Records supplied ->
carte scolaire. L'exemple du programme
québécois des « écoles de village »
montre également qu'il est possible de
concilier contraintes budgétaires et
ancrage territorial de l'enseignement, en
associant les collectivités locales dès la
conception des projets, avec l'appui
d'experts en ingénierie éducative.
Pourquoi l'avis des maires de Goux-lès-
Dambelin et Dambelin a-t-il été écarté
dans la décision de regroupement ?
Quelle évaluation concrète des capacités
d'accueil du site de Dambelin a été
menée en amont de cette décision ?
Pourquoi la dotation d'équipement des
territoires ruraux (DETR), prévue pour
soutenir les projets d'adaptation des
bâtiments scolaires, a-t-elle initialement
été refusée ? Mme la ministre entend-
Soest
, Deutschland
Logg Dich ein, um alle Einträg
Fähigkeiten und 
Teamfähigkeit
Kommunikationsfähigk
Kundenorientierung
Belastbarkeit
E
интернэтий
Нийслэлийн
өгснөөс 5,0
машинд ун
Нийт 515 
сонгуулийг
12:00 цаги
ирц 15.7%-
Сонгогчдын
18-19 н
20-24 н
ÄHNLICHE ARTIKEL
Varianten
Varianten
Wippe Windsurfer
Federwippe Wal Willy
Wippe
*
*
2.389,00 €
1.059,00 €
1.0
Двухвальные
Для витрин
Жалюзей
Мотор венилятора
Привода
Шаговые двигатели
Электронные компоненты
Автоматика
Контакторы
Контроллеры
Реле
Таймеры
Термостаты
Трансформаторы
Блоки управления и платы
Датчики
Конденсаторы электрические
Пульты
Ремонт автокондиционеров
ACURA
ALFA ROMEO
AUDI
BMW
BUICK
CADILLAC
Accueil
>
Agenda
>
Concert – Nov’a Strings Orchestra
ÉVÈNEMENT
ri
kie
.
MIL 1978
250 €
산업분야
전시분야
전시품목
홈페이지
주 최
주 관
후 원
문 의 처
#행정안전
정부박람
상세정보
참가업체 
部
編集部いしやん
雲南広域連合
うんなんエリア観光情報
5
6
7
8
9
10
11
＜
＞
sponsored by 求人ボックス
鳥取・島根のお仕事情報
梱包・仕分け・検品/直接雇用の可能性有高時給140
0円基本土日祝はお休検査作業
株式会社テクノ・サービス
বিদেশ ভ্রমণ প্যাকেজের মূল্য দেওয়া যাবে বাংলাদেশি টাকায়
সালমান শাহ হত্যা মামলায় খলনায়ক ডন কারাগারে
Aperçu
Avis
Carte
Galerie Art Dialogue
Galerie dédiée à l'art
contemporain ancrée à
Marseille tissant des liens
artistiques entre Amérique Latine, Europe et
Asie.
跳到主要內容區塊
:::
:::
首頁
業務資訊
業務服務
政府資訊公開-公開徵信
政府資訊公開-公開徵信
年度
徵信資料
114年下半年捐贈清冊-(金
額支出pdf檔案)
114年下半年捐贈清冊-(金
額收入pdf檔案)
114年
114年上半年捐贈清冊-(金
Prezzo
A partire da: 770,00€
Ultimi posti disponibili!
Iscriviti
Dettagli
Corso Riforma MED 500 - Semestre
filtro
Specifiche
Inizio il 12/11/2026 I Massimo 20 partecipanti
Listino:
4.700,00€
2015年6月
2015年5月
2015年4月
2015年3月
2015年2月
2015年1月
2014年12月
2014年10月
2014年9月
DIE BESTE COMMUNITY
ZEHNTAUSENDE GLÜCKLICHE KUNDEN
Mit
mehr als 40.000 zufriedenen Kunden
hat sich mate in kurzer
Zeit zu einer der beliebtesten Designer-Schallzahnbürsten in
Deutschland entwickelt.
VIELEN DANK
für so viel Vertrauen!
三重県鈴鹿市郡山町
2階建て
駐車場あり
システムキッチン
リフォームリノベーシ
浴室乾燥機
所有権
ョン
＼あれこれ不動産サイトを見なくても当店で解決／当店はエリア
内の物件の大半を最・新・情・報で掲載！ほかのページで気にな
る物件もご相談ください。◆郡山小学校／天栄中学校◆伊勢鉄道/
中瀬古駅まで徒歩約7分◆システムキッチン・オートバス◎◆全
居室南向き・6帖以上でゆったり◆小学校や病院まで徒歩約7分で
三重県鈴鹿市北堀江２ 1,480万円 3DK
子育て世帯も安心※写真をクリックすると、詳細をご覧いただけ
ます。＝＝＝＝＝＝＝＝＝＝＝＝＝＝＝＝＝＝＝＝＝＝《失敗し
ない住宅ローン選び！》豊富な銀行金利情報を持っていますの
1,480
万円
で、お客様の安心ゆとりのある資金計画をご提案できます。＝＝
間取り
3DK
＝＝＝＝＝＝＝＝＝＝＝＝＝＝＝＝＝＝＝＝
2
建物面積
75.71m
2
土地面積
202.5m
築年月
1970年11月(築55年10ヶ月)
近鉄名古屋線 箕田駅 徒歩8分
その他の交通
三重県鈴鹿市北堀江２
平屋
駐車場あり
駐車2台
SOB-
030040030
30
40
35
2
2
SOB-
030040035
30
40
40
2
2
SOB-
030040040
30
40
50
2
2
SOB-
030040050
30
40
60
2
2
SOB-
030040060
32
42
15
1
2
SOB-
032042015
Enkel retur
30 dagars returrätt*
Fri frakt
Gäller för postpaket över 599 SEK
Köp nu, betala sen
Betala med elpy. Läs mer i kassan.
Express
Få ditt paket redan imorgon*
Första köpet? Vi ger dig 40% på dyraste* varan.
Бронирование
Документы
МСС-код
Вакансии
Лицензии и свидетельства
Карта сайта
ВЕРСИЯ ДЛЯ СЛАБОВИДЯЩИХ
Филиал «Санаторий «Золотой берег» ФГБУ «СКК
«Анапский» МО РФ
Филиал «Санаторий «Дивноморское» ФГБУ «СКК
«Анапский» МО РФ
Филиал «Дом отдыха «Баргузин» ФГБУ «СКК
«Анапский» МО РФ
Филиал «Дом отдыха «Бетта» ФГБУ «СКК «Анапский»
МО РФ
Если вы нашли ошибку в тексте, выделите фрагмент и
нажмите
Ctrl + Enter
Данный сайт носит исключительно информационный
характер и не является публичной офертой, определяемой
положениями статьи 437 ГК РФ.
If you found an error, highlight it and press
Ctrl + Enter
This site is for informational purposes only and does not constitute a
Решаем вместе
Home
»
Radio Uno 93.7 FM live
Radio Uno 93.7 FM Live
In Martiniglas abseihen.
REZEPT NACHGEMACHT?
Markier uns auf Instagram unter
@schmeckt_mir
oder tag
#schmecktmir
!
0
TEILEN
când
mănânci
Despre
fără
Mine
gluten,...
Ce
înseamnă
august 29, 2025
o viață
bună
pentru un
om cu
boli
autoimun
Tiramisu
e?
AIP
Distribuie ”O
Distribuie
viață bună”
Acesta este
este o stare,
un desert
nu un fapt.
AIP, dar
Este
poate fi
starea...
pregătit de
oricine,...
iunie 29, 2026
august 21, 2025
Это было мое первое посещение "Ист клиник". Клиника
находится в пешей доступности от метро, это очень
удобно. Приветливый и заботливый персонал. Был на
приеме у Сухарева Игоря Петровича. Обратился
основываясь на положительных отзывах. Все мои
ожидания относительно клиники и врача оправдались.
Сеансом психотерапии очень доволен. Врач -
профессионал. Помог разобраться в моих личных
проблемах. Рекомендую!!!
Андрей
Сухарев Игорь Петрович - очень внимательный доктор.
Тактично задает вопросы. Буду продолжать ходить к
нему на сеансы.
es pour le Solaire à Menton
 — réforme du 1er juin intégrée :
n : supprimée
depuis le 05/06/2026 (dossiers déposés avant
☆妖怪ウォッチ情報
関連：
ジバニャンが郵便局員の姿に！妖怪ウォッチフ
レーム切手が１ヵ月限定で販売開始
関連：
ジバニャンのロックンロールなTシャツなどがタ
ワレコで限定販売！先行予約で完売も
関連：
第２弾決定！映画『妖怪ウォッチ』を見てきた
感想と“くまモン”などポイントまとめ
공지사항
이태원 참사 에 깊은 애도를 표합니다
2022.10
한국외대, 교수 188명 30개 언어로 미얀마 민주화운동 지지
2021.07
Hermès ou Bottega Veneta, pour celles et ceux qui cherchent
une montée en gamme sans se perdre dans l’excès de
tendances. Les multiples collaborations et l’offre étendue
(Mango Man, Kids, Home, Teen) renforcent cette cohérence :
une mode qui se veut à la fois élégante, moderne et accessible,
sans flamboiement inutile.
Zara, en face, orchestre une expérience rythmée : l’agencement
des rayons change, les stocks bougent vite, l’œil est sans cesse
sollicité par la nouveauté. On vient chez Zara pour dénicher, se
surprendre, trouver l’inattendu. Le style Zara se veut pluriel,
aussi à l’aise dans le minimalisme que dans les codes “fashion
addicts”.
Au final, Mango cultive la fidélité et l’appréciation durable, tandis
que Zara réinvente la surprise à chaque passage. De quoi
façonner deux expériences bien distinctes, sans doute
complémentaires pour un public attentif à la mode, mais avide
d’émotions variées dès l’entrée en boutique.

What you should do ->
Return, unchanged, the lines starting at the first one and ending at the line that contains "associant les collectivités locales dès la", with both of those lines included.

Task answer ->
carte scolaire. L'exemple du programme
québécois des « écoles de village »
montre également qu'il est possible de
concilier contraintes budgétaires et
ancrage territorial de l'enseignement, en
associant les collectivités locales dès la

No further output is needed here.